Anticoagulant activity of black snake (Elapidae: Pseudechis) venoms: Mechanisms, potency, and antivenom efficacy

Christina N Zdenek; Nicholas J Youngman; Chris Hay; James Dobson; Nathan Dunstan; Luke Allen; Leontina Milanovic; Bryan G Fry

doi:10.1016/j.toxlet.2020.05.014

Anticoagulant activity of black snake (Elapidae: Pseudechis) venoms: Mechanisms, potency, and antivenom efficacy

Toxicol Lett. 2020 May 19:330:176-184. doi: 10.1016/j.toxlet.2020.05.014. Online ahead of print.

Authors

Christina N Zdenek¹, Nicholas J Youngman¹, Chris Hay², James Dobson¹, Nathan Dunstan³, Luke Allen³, Leontina Milanovic¹, Bryan G Fry⁴

Affiliations

¹ Venom Evolution Lab, School of Biological Sciences, The University of Queensland, St. Lucia, QLD, 4072, Australia.
² Venom Evolution Lab, School of Biological Sciences, The University of Queensland, St. Lucia, QLD, 4072, Australia; Australian School of Herpetology, Southport, QLD, Australia.
³ Venom Supplies Pty Ltd, Stonewell Rd, Tanunda, SA, 5352, Australia.
⁴ Venom Evolution Lab, School of Biological Sciences, The University of Queensland, St. Lucia, QLD, 4072, Australia. Electronic address: bgfry@uq.edu.au.

PMID: 32442717
DOI: 10.1016/j.toxlet.2020.05.014

Abstract

Venoms from Pseudechis species (Australian black snakes) within the Elapidae family are rich in anticoagulant PLA₂ toxins, with the exception of one species (P. porphyriacus) that possesses procoagulant mutated forms of the clotting enzyme Factor Xa. Previously the mechanism of action of the PLA₂ toxins' anticoagulant toxicity was said to be due to inhibition of Factor Xa, but this statement was evidence free.

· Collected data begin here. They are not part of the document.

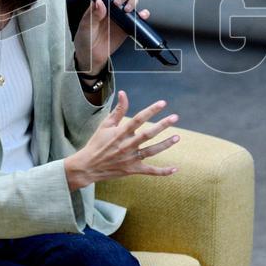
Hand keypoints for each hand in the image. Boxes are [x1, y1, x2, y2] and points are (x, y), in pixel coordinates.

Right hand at [64, 90, 179, 189]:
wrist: (88, 166)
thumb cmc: (97, 143)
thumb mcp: (105, 125)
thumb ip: (118, 110)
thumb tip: (124, 93)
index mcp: (120, 132)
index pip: (138, 119)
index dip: (151, 110)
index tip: (163, 103)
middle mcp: (126, 145)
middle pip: (147, 134)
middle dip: (162, 125)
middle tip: (175, 117)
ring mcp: (130, 158)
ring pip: (151, 151)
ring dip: (165, 145)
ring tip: (177, 137)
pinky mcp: (132, 169)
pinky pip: (150, 171)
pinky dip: (162, 172)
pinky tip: (175, 169)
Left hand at [73, 0, 150, 73]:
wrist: (91, 58)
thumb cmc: (84, 40)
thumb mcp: (85, 27)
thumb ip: (92, 16)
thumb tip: (99, 3)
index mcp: (98, 5)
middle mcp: (110, 8)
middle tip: (117, 3)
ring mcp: (120, 17)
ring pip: (130, 3)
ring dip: (132, 3)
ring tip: (128, 10)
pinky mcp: (127, 27)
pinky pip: (137, 19)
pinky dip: (142, 15)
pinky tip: (142, 16)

We conducted a series of anticoagulation assays to elucidate the mechanism of anticoagulant action produced by P. australis venom. Our results revealed that, rather than targeting FXa, the PLA₂ toxins inhibited the prothrombinase complex, with FVa-alone or as part of the prothrombinase complex-as the primary target; but with significant thrombin inhibition also noted. In contrast, FXa, and other factors inhibited only to a lesser degree were minor targets. We quantified coagulotoxic effects upon human plasma caused by all nine anticoagulant Pseudechis species, including nine localities of P. australis across Australia, and found similar anticoagulant potency across all Pseudechis species, with greater potency in P. australis and the undescribed Pseudechis species in the NT. In addition, the northern localities and eastern of P. australis were significantly more potent than the central, western, and southern localities. All anticoagulant venoms responded well to Black Snake Antivenom, except P. colletti which was poorly neutralised by Black Snake Antivenom and also Tiger Snake Antivenom (the prescribed antivenom for this species). However, we found LY315920 (trade name: Varespladib), a small molecule inhibitor of PLA₂ proteins, exhibited strong potency against P. colletti venom. Thus, Varespladib may be a clinically viable treatment for anticoagulant toxicity exerted by this species that is not neutralised by available antivenoms. Our results provide insights into coagulotoxic venom function, and suggest future in vivo work be conducted to progress the development of a cheaper, first-line treatment option to treat PLA₂-rich snake venoms globally.

Keywords: Anticoagulant; Black snakes; Coagulopathy; Coagulotoxins; Pseudechis; Varespladib; Venom.